Expertisecentrum ECBO hield een enquête onder 715 academisch opgeleide leerkrachten in het basisonderwijs. De meesten volgden de zogenoemde universitaire pabo: gewoonlijk een pabo aan een hogeschool in combinatie met een universitaire bacheloropleiding onderwijskunde of pedagogische wetenschappen.
Onvrede
Ruim een kwart van de ondervraagden is niet langer werkzaam in het basisonderwijs. Van hen stapten de meesten op uit onvrede over hun loopbaanmogelijkheden en het gebrek aan uitdaging dat ze ervaarden.
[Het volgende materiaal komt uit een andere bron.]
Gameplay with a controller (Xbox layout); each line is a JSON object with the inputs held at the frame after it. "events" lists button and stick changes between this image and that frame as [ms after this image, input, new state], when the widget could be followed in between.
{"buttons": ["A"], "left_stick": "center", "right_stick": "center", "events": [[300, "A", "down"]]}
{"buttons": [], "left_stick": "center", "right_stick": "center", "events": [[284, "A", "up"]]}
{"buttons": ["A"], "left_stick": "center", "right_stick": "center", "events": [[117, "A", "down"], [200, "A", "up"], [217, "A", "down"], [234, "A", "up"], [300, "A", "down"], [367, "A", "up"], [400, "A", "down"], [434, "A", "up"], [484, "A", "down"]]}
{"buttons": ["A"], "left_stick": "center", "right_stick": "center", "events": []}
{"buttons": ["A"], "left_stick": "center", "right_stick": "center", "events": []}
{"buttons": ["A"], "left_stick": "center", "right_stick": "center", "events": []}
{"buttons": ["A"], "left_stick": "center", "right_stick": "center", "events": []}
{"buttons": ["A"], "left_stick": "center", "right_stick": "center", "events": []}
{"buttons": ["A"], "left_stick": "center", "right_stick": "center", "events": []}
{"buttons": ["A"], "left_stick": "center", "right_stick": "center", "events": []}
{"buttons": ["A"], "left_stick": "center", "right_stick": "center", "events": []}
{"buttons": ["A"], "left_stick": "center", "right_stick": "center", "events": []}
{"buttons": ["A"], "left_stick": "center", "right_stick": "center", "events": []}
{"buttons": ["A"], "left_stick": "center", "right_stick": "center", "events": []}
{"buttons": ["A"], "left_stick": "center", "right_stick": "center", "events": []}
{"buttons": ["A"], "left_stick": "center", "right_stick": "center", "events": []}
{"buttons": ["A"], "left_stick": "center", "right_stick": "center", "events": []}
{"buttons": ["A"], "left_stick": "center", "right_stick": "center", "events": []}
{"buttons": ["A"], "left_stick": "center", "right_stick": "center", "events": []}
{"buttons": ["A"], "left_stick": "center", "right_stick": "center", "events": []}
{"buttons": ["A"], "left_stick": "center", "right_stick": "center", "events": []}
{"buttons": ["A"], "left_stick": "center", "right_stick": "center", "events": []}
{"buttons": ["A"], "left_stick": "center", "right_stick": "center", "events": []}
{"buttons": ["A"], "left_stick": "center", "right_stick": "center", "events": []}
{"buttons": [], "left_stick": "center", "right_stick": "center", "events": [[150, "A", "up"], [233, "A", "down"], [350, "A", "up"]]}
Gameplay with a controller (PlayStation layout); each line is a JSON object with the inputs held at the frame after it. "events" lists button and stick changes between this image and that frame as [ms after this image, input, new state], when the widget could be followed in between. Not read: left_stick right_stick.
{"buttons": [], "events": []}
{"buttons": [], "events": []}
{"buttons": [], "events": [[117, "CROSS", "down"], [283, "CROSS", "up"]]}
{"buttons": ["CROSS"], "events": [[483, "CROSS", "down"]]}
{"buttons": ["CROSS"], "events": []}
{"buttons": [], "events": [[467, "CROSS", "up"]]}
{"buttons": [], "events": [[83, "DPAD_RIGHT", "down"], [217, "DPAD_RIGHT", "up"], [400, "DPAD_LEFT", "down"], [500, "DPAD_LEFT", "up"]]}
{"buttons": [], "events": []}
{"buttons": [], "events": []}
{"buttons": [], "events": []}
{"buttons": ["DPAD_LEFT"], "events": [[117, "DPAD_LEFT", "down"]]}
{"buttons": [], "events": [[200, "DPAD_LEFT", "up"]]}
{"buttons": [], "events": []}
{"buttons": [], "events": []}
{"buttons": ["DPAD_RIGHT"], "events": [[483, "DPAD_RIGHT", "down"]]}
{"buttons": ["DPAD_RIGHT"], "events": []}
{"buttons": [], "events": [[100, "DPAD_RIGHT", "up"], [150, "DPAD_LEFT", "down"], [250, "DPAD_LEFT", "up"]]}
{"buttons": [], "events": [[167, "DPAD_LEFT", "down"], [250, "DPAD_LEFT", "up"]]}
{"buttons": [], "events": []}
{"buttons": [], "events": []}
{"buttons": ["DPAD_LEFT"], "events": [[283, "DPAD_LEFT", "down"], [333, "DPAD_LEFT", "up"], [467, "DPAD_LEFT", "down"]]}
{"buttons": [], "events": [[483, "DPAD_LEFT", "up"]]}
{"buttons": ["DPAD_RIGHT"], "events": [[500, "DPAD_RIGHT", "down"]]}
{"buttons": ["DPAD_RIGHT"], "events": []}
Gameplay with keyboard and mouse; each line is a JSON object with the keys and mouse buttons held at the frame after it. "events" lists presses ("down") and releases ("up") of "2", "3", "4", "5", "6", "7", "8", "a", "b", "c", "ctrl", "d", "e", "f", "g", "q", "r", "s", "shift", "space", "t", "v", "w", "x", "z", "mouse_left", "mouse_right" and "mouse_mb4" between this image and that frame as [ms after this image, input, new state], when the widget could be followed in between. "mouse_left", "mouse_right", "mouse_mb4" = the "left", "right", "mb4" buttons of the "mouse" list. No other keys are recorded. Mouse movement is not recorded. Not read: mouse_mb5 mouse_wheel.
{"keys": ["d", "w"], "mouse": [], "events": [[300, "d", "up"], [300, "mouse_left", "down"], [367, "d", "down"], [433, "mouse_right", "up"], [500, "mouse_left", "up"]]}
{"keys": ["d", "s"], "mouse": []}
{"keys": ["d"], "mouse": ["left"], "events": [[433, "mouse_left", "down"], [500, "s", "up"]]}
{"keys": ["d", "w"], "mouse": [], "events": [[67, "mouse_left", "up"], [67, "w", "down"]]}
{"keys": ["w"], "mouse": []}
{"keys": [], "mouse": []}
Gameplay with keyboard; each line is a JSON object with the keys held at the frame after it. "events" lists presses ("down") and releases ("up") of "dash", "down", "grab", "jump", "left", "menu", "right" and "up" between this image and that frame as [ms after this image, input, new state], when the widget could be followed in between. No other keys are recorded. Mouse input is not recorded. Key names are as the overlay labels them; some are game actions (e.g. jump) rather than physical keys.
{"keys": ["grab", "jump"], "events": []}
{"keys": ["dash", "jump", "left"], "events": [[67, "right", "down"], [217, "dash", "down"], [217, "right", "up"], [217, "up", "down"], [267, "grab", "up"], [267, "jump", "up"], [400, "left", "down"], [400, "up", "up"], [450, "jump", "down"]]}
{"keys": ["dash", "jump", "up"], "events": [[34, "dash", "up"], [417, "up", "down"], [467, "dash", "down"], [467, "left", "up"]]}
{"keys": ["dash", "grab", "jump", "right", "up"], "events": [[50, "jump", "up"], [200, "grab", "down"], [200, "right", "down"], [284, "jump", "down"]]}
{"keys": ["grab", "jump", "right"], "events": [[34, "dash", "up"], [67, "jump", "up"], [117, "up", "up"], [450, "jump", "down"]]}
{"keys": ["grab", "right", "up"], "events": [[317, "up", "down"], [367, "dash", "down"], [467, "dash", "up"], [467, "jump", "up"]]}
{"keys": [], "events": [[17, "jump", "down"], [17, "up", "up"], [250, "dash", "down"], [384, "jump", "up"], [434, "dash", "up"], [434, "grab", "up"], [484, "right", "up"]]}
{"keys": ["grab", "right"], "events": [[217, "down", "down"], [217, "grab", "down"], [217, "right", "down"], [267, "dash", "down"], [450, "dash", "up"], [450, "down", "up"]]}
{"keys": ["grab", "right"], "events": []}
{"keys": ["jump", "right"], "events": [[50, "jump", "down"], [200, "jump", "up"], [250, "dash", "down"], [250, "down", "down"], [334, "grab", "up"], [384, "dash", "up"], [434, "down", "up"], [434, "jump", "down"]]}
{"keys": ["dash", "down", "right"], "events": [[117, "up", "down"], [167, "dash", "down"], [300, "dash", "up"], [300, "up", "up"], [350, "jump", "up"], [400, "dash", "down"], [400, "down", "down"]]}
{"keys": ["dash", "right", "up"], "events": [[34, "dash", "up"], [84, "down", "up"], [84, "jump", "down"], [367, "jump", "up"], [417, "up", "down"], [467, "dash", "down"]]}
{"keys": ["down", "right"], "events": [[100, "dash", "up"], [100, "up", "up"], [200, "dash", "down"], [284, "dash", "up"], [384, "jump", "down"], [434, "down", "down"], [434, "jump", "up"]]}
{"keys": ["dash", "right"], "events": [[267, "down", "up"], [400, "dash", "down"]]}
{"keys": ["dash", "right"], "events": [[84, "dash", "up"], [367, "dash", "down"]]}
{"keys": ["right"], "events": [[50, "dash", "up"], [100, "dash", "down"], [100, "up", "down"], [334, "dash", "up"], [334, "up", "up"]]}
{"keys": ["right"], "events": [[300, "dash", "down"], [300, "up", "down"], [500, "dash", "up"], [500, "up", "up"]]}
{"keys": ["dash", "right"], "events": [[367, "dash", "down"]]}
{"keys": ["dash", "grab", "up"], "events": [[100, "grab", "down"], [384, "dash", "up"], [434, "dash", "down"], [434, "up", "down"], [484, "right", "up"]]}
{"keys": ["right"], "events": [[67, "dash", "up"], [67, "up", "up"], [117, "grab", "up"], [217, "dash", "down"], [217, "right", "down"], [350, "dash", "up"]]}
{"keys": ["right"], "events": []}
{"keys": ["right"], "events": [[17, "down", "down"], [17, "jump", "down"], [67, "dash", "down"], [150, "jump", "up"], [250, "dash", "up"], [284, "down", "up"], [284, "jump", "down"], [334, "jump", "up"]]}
Ook de zittende leerkrachten noemen de carrièremogelijkheden matig (28 procent) of onvoldoende (19 procent). Buiten het lesgeven om is er te weinig tijd om iets met de academische vaardigheden te doen, vindt 66 procent. Maar liefst 40 procent zou naast het docentschap graag een aanvullende rol willen spelen, maar krijgt de kans niet. Volgens de onderzoekers kan dit funest uitpakken voor hun werkplezier en motivatie.
Geen hoger salaris
Tel daarbij op dat ze niet hoger worden beloond en dat de meeste schoolleiders “niet of nauwelijks” weten hoe ze de vaardigheden van de academici kunnen inzetten en het beeld is compleet: twee op de drie academische leerkrachten vinden dat hun meerwaarde onvoldoende wordt benut.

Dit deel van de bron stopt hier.